I followed at a discreet distance, until she turned into a narrow, shaded space between the second and third exhibition halls. No one else was there, and I quickened my pace and came up behind her and said her name.
She turned abruptly, her dark eyes open wide, frightened to see a man suddenly this close to her, for I had come to within a few feet of her before speaking. Then she recognized me, and the fear left her face, replaced at once by a heaviness — a sadness, as I saw it, which produced in me a corresponding sadness and made me wish to embrace her, but I withheld myself and in a trembling voice said that I was happy to see her.
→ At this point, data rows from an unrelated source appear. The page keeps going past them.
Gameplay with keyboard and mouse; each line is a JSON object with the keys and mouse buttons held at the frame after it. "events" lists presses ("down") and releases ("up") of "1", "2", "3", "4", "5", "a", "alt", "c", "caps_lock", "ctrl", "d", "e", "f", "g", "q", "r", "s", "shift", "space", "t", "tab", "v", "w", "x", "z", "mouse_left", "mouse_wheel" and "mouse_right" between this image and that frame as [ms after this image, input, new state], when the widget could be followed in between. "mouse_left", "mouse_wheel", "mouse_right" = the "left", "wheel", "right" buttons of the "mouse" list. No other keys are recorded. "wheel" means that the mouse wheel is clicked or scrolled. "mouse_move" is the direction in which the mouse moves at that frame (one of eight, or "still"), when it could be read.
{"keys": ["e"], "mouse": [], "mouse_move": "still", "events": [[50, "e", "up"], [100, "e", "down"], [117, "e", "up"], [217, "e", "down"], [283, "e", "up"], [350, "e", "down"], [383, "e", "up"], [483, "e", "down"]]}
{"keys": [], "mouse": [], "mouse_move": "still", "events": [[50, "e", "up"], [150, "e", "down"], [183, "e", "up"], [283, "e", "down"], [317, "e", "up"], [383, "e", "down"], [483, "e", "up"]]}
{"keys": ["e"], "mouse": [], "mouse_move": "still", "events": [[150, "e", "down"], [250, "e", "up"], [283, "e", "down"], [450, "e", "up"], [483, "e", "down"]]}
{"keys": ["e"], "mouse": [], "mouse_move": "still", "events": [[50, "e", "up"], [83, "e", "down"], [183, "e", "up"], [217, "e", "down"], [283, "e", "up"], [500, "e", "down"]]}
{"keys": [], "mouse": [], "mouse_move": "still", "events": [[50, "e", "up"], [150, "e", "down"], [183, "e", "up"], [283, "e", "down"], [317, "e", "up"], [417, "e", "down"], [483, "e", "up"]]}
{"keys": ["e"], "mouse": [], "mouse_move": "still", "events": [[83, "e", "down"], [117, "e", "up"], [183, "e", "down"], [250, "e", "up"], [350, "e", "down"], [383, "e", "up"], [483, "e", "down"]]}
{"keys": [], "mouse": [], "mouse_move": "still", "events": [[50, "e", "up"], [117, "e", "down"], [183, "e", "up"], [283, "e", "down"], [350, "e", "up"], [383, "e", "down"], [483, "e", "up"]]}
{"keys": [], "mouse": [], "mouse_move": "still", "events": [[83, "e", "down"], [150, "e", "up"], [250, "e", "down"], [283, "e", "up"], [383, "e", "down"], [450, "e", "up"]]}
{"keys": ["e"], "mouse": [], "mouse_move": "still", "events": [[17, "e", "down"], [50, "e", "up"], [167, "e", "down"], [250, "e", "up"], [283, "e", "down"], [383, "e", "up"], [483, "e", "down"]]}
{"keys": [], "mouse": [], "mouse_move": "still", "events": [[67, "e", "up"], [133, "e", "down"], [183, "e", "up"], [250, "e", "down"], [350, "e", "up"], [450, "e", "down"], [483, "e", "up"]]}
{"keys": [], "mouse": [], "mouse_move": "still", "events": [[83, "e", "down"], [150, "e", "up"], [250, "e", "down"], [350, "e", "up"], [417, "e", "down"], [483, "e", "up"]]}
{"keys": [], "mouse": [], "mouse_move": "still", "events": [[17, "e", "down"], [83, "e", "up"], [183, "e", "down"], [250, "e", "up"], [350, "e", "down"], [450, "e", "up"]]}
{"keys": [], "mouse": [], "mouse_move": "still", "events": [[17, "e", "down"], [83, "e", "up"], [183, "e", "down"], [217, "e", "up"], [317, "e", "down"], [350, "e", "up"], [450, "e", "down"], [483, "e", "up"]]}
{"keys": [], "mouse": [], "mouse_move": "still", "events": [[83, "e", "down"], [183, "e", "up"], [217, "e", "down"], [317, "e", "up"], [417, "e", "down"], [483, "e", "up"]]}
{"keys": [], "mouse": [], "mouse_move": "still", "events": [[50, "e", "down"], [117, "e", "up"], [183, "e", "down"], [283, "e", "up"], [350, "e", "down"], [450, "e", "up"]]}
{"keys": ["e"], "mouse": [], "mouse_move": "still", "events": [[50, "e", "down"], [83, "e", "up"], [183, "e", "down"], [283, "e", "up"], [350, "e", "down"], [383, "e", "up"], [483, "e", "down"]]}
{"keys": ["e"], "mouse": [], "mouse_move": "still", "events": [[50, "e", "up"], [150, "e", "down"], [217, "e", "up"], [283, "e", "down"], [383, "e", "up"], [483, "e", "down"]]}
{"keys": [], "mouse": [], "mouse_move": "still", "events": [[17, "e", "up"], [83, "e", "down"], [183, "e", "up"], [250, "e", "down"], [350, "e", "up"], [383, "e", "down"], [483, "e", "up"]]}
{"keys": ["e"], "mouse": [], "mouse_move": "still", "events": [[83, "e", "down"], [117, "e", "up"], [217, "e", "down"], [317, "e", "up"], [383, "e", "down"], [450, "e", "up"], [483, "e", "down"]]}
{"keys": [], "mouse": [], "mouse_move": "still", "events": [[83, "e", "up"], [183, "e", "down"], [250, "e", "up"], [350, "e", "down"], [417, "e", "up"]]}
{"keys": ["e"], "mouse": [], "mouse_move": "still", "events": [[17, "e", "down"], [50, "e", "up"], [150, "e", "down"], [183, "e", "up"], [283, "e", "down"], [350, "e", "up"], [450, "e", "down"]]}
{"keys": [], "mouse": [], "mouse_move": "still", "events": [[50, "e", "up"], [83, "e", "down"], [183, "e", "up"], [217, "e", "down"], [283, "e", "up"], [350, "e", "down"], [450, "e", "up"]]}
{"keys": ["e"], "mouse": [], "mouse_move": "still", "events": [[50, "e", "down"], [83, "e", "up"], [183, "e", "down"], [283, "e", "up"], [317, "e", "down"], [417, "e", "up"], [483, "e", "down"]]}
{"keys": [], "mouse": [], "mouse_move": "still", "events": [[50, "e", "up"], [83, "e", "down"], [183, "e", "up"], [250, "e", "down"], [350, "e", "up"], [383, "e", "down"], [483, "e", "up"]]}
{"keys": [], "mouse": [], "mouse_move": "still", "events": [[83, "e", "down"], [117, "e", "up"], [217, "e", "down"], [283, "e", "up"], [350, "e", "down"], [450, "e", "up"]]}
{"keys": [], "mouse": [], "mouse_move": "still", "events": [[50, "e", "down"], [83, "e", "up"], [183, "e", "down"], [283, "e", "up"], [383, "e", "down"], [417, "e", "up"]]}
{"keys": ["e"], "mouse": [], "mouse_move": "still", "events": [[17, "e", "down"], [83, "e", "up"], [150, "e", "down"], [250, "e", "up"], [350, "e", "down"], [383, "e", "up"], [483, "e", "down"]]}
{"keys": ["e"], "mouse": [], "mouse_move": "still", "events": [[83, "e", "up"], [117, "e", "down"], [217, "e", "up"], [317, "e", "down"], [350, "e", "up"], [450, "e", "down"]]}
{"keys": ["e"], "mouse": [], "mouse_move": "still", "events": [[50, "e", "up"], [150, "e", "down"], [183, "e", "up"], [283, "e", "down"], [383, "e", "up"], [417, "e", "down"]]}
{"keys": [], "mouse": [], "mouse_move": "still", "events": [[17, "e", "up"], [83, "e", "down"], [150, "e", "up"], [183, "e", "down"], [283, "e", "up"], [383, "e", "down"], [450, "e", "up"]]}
“It’s been a long while, Mister Brown,” she answered. “I was pleased to see your mother looking so strong again. And Annie and little Sarah.”
“Yes. We all miss you, Susan.”
“Well. That’s nice, Mister Brown. Thank you.”
We made light, nervous conversation for a few moments, asking after each other’s health, speaking of the weather, the surprising size of the fairgrounds, the great number of people, and so on — until I suddenly heard myself blurt, “Susan, I must tell you, Susan, that in his heart my father has replaced me. He’s replaced me with Lyman.”